Ma come ricorda ai suoi studenti Graham Allison, professore emerito di Harvard, «tutti questi interessi sono importanti, ma alcuni interessi sono più importanti di altri». Il più importante, sostiene, è riconoscere che la «competizione strategica con la Cina determinerà il nostro futuro». E non c’è dubbio che, per la sicurezza nazionale americana, la sfida della Cina sia il problema (militare, tecnologico ed economico) più importante e complesso.

Non per caso, Biden continua a ripetere che la grande lotta del secolo sarà quella tra le forze della democrazia e quelle della tirannia.

Ovviamente, se le cose fossero andate per il verso giusto, con un ritiro relativamente ordinato e un passaggio delle consegne relativamente senza scossoni alle forze armate afghane, Biden sarebbe stato celebrato per il suo realismo kissingeriano.

Ma come sanno i militari americani, «the enemy also gets a vote». E non si può pretendere che gli americani (ed il mondo) si concentrino sulla strategia nei confronti della Cina mentre gli schermi televisivi sono pieni di immagini disperate e si cerca di salvare gli americani rimasti e quanti più alleati afghani possibile con quella che lo stesso Biden ha definito «una delle operazioni di ponte aereo più difficili della storia» (che è riuscita ad evacuare più di 120.000 persone).

Tuttavia, il presidente americano ha ragione da vendere quando dice che i leader di Cina e Russia non avrebbero desiderato di meglio che vedere l’America «ancora impantanata» in Afghanistan. 

LAmerica è tornata, ma non come prima.

Bisogna partire da qui e dal fatto che oggi l’America non ha più la scala, la forza e neppure il consenso interno per agire come Atlante che regge sulle spalle il mondo, fungendo contemporaneamente da locomotiva economica e da garante della sicurezza militare (per ragioni strutturali che ho riassunto in questo vecchio articolo).

È da un pezzo che gli americani vogliono tornare alla «normalità»; che gli studiosi (da Barry Posen a Michael Mandelbaum) teorizzano quel «Restraint» che Barack Obama ha messo in pratica per primo. Ed è da tempo che, una dopo l’altra, le amministrazioni USA fanno a gara per rassicurare gli americani che si sarebbero concentrate sulla politica interna, occupandosi di politica estera il meno possibile.

Tutti i presidenti americani degli ultimi vent’anni hanno annunciato che era venuto il momento di andarsene dall’Afghanistan per dedicarsi al «nation building» in patria. Joe Biden lo ha fatto davvero, ponendo fine a una guerra che tutti i suoi predecessori sapevano che non stava portando da nessuna parte. «Non c’è più una linea di demarcazione tra politica estera e politica interna: ogni iniziativa che assumiamo nella nostra condotta all’estero, va presa con in mente le famiglie dei lavoratori americani», aveva detto, non per caso, nel suo primo significativo discorso dedicato alla politica estera.

Consegna
Elenca tutte le persone che il brano sulla politica estera americana cita con nome e cognome.

I dati
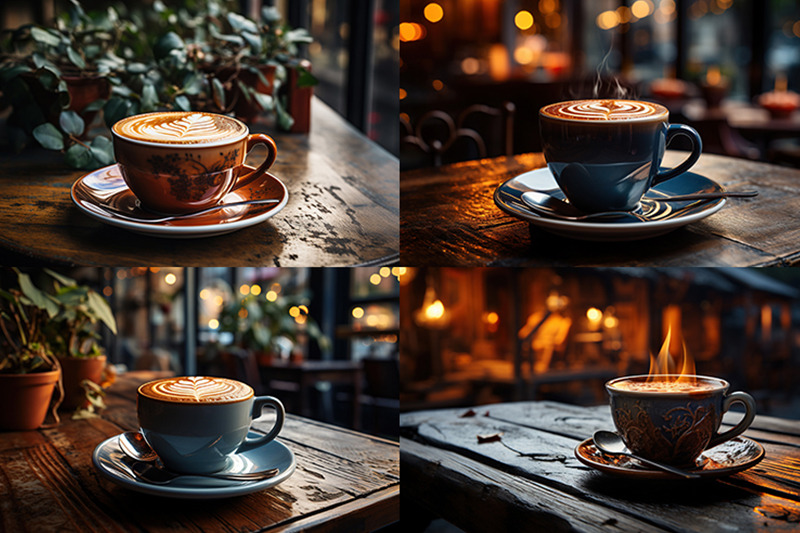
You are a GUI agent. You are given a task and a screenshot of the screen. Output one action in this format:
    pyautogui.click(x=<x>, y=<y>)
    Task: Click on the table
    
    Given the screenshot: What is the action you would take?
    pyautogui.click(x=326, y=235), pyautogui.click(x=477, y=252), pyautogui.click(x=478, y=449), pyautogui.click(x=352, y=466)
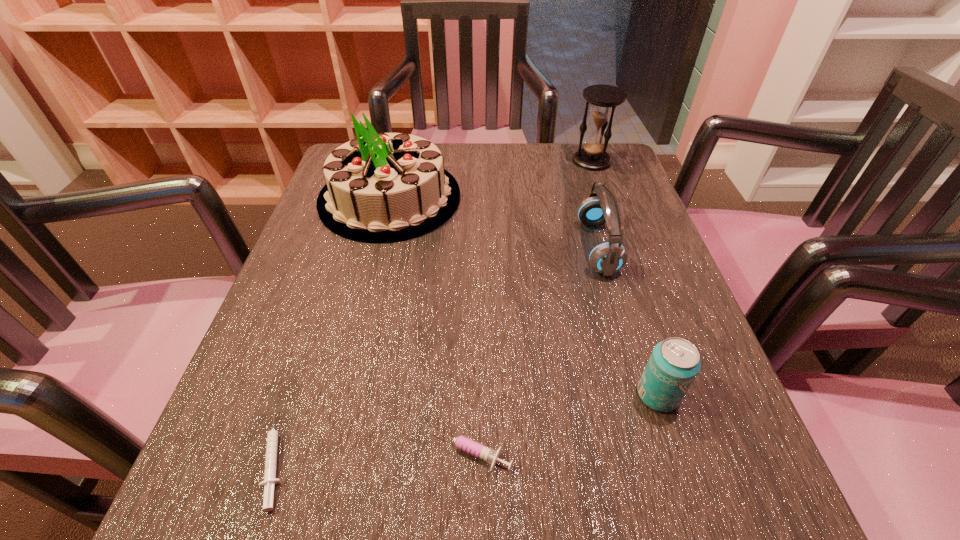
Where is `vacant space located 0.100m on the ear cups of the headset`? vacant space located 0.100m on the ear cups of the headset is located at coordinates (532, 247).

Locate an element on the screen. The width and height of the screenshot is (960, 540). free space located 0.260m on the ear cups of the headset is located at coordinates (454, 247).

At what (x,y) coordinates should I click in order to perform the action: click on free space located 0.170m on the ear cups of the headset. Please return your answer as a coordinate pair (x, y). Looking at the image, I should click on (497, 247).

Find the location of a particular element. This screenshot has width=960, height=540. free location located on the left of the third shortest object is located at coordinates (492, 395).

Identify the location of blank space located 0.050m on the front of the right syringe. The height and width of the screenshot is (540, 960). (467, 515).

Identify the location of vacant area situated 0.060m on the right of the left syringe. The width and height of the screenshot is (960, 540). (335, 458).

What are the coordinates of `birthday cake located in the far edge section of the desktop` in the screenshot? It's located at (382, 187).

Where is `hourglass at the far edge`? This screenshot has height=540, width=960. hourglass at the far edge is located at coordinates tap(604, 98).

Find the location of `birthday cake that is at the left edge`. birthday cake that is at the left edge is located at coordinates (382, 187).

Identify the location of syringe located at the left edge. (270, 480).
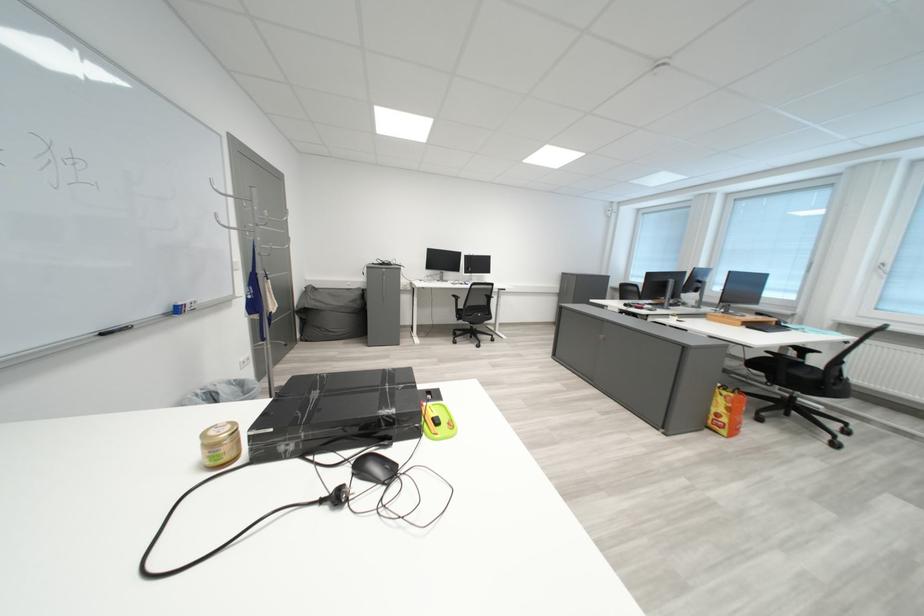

Soluzione
Graham Allison, Joe Biden, Barry Posen, Michael Mandelbaum, Barack Obama